#### Exercise instructions:
From the entries below, list each line with "root".
● ● ● ● ● ● ●
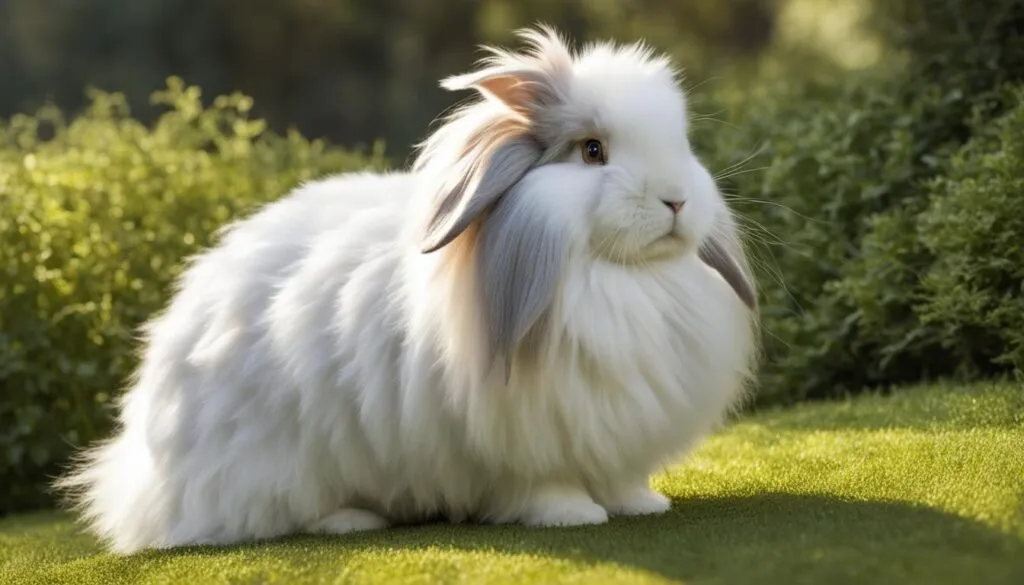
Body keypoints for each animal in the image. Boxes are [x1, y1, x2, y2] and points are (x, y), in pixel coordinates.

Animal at [56, 25, 759, 554]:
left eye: (681, 143)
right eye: (592, 151)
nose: (677, 200)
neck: (616, 277)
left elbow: (620, 476)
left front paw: (642, 504)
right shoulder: (529, 434)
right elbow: (546, 483)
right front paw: (573, 516)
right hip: (268, 467)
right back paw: (351, 521)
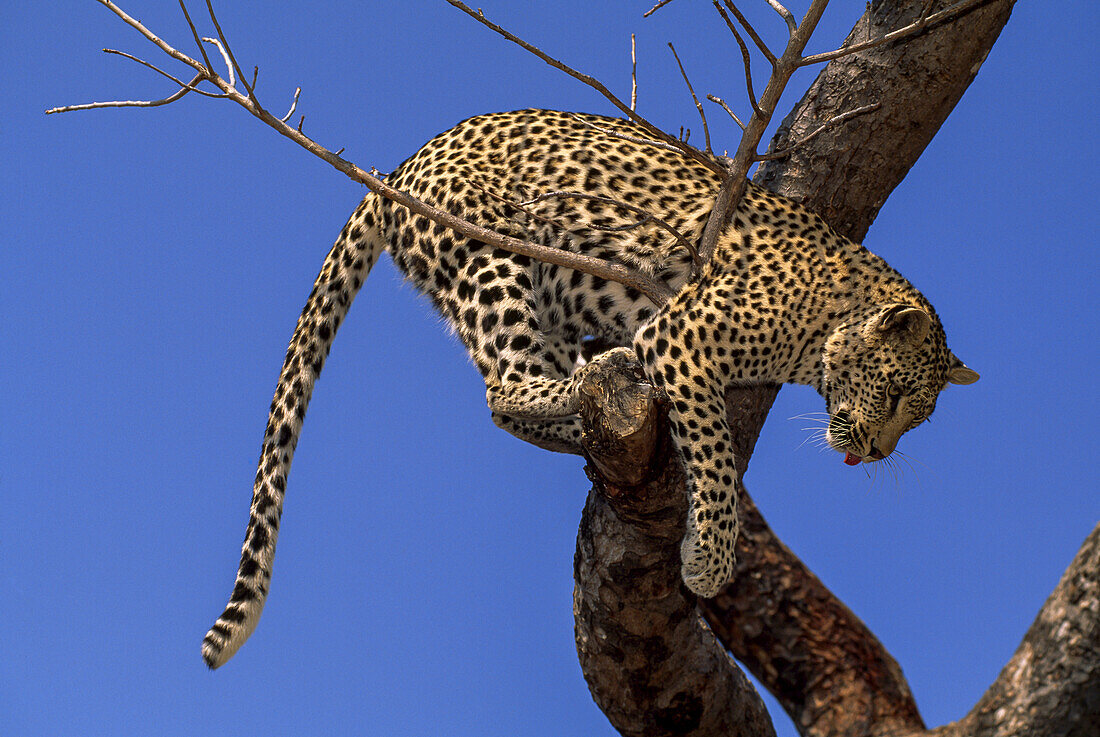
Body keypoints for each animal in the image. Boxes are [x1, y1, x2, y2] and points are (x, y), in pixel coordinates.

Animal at [200, 108, 981, 668]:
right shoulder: (684, 338)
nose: (878, 453)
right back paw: (584, 386)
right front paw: (710, 562)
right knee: (502, 388)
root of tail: (400, 165)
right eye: (899, 396)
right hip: (496, 255)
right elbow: (717, 458)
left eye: (917, 418)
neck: (823, 325)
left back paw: (586, 412)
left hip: (545, 290)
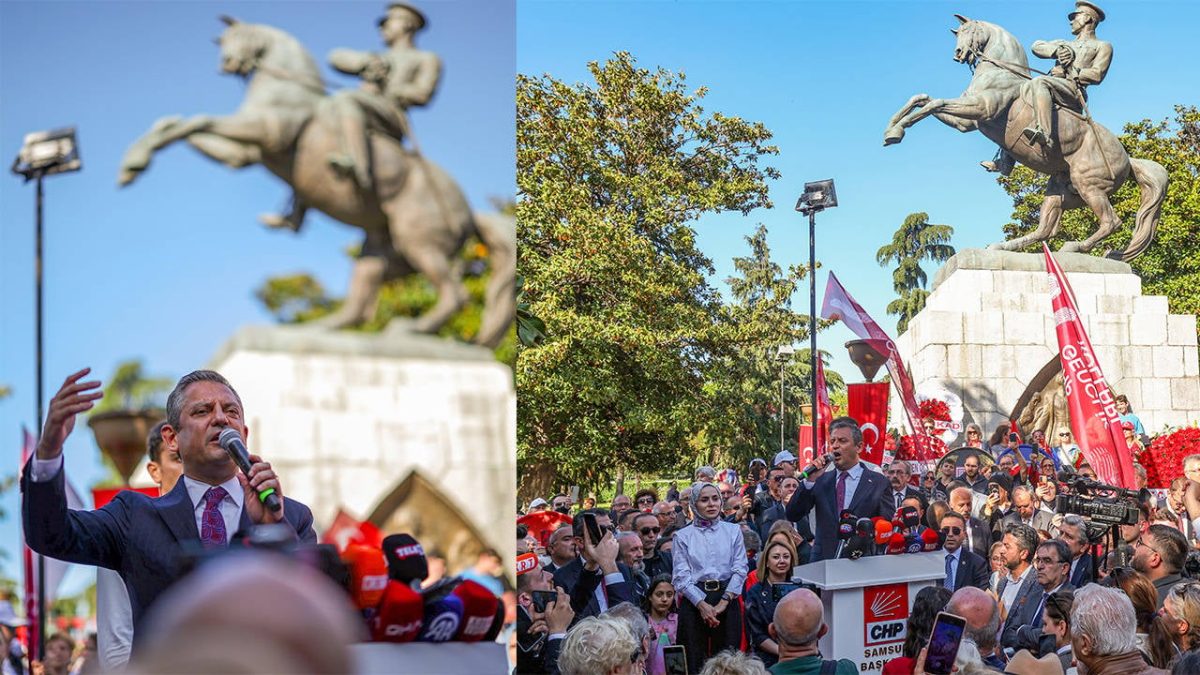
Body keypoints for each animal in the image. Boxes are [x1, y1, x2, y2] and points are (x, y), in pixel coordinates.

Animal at [117, 17, 516, 345]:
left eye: (241, 37)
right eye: (221, 42)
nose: (227, 64)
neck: (287, 89)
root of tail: (469, 210)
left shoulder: (264, 132)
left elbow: (195, 120)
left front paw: (134, 162)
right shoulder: (243, 154)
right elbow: (177, 124)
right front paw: (132, 164)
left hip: (419, 241)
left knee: (454, 295)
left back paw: (409, 329)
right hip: (381, 249)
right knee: (360, 304)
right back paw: (318, 329)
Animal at [878, 15, 1166, 263]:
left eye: (970, 31)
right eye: (957, 33)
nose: (958, 54)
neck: (1001, 72)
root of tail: (1128, 158)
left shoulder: (979, 109)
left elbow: (933, 103)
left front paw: (896, 132)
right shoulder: (966, 121)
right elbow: (922, 99)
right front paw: (891, 130)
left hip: (1089, 186)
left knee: (1110, 222)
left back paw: (1073, 247)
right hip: (1060, 191)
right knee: (1046, 229)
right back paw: (1001, 246)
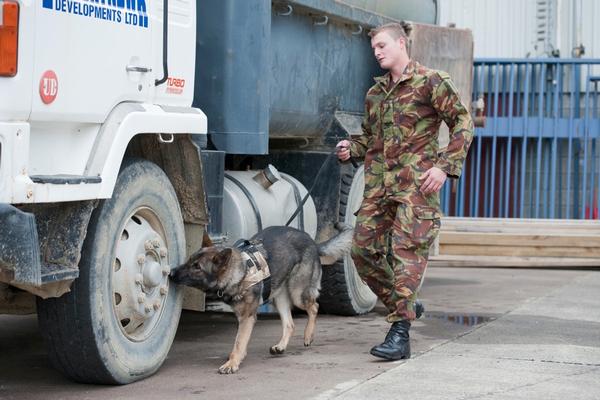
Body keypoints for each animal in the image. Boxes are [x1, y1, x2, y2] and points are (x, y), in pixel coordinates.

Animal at [169, 223, 352, 374]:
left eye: (197, 267)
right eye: (189, 261)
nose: (170, 273)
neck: (240, 273)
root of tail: (312, 241)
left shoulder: (247, 318)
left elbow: (239, 342)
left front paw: (232, 363)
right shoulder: (243, 318)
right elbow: (241, 341)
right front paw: (237, 357)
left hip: (297, 293)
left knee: (314, 307)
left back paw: (308, 336)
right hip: (279, 298)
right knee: (290, 324)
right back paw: (281, 346)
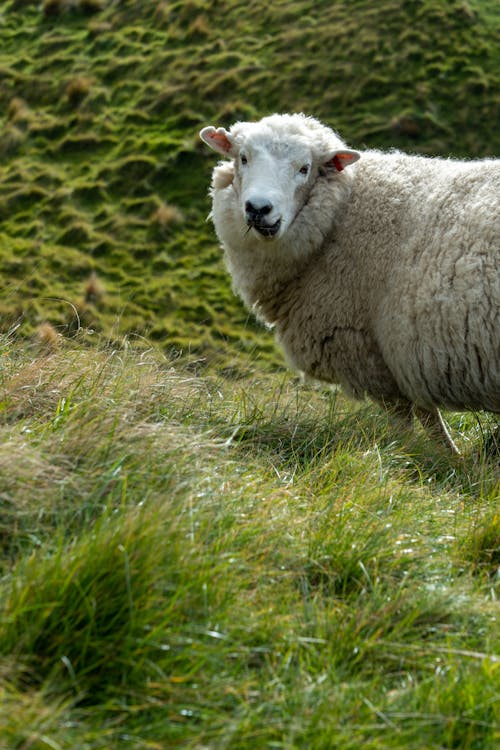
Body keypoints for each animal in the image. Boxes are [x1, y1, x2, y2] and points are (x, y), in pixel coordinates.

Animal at [200, 111, 500, 452]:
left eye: (304, 168)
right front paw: (448, 456)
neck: (341, 212)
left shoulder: (366, 350)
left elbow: (406, 418)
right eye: (243, 158)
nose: (258, 209)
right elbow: (427, 415)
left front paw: (407, 452)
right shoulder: (402, 357)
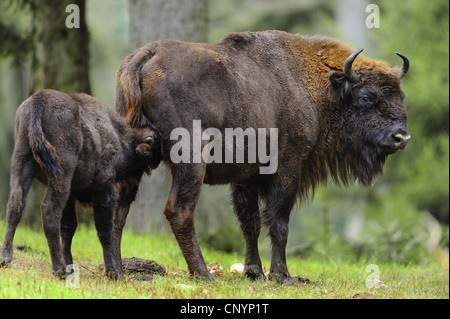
● ● ● ● ● ● ●
#### Expected output:
root of tail: (400, 165)
root of tail: (469, 210)
root of tail: (1128, 158)
root of tail: (312, 241)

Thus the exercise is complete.